The final piece in this puzzle has to do with the timeline of technological development. We started off by observing phenomena at the human scale, and only then started developing the technology, microscopes and telescopes, to observe phenomena at progressively smaller and larger scales. This timeline corresponds very nicely with the hierarchy of rulesets in physical systems. As a result we could develop a very fruitful feedback between theory and experiment. But, even more importantly the starting point was very crucial — for many physical systems the human scale is the one where universality kicks in. What this meant was that the stable correlations were manifest even with small amounts data and manual inspection.
To appreciate why the above points are so important, consider the situation where instead of measurements of thermodynamic properties we started off with pictures containing the snapshots of all the atoms in a box of gas at different times. How easy would it be to derive thermodynamics or statistical mechanics from this data?
The situation that we currently encounter in fields such as biology, economics or social sciences is not very different from the above situation. Unlike physics, in these fields we do not have the luxury of knowing what the hierarchy of rulesets corresponds to in reality. Neither do we know at which stage should universality kick in and we should expect to see stable correlations.
But what we did not have before, and we do have now, is a lot more data and a tool, machine learning, for distilling that data and finding these stable correlations. There is good reason to believe that deep neural networks essentially perform a version of renormalization group flow, and that one of the reasons why they are so effective is because in many situations generative processes (rulesets) for data generation are hierarchical. When viewed through the prism of universality, this means that deep neural networks provide us with access to a renormalization group flow in the universality class containing the correct underlying theory, which can then be used to constrain the mathematical structure of the underlying theory.
Consider a thought experiment where a deep neural network is provided with the snapshots of gas atoms along with the value of some complicated function of the thermodynamic variables; and we train the network with the task of predicting the value from the snapshots. Do we expect thermodynamics to emerge in the final layers of the network? Should we be able to constrain the mathematical structure of statistical mechanics from the weights of the network? There is no reason, in principle, to believe otherwise.
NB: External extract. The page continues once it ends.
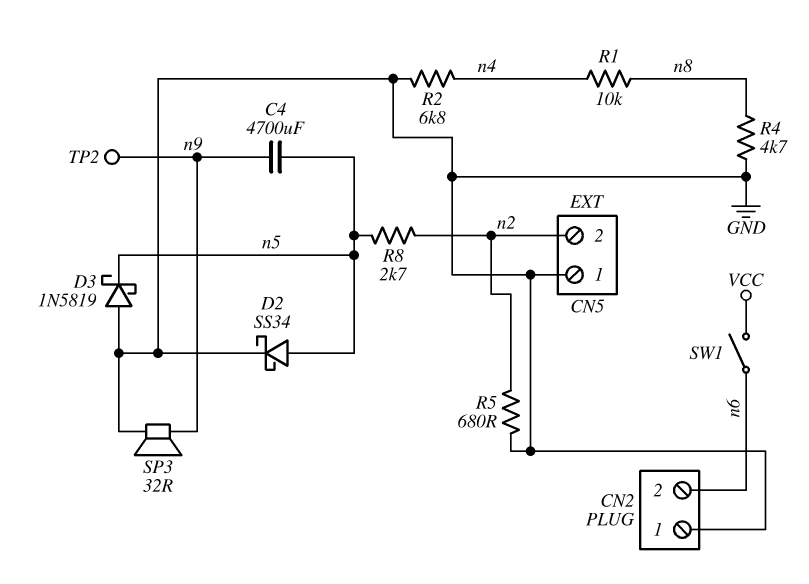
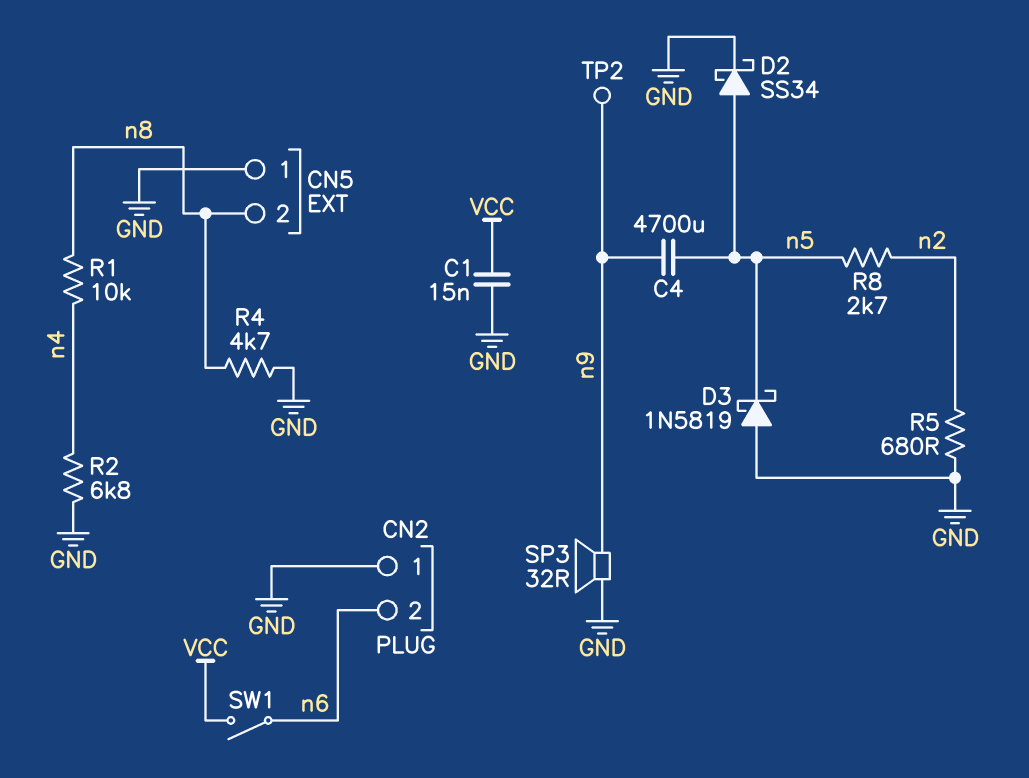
C1: none -> 15nF (GND, VCC)
CN5 pin 2: n2 -> n8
To come back to the question raised earlier; how can machine learning help theoretical science? Machine learning can provide the mathematical scaffolding for scientific theories, to which theorists will then add meaning and the bridge to reality. However, before we can get there we will need to develop a much better understanding of machine learning. We will need to understand machine learning algorithms from general principles. In other words, what are the analogs of symmetry, dimensionality and locality in machine learning? Perhaps, it is time to start developing a real theory of machine learning.